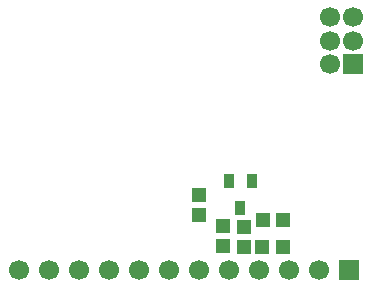
<source format=gbr>
G04 DipTrace 3.3.1.3*
G04 BottomMask.gbr*
%MOMM*%
G04 #@! TF.FileFunction,Soldermask,Bot*
G04 #@! TF.Part,Single*
%ADD53C,1.7*%
%ADD55R,1.7X1.7*%
%ADD57R,0.85X1.25*%
%ADD59R,1.2X1.3*%
%ADD63R,1.3X1.2*%
%FSLAX35Y35*%
G04*
G71*
G90*
G75*
G01*
G04 BotMask*
%LPD*%
D59*
X3111000Y1538000D3*
Y1368000D3*
D57*
X2985000Y1931000D3*
X3175000D3*
X3080000Y1701000D3*
D55*
X3999000Y1174000D3*
D53*
X3745000D3*
X3491000D3*
X3237000D3*
X2983000D3*
X2729000D3*
X2475000D3*
X2221000D3*
X1967000D3*
X1713000D3*
X1459000D3*
X1205000D3*
D63*
X3268000Y1602000D3*
X3438000D3*
X3437000Y1366000D3*
X3267000D3*
D59*
X2937000Y1376000D3*
Y1546000D3*
X2726000Y1811000D3*
Y1641000D3*
D55*
X4037000Y2916000D3*
D53*
Y3116000D3*
Y3316000D3*
X3837000D3*
Y3116000D3*
Y2916000D3*
M02*

</source>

= = =

Using the material above, transcribe exactly the lines from the line with "Y1368000D3*" to the line with "Y1546000D3*"; both count, and nothing else goes in.

Y1368000D3*
D57*
X2985000Y1931000D3*
X3175000D3*
X3080000Y1701000D3*
D55*
X3999000Y1174000D3*
D53*
X3745000D3*
X3491000D3*
X3237000D3*
X2983000D3*
X2729000D3*
X2475000D3*
X2221000D3*
X1967000D3*
X1713000D3*
X1459000D3*
X1205000D3*
D63*
X3268000Y1602000D3*
X3438000D3*
X3437000Y1366000D3*
X3267000D3*
D59*
X2937000Y1376000D3*
Y1546000D3*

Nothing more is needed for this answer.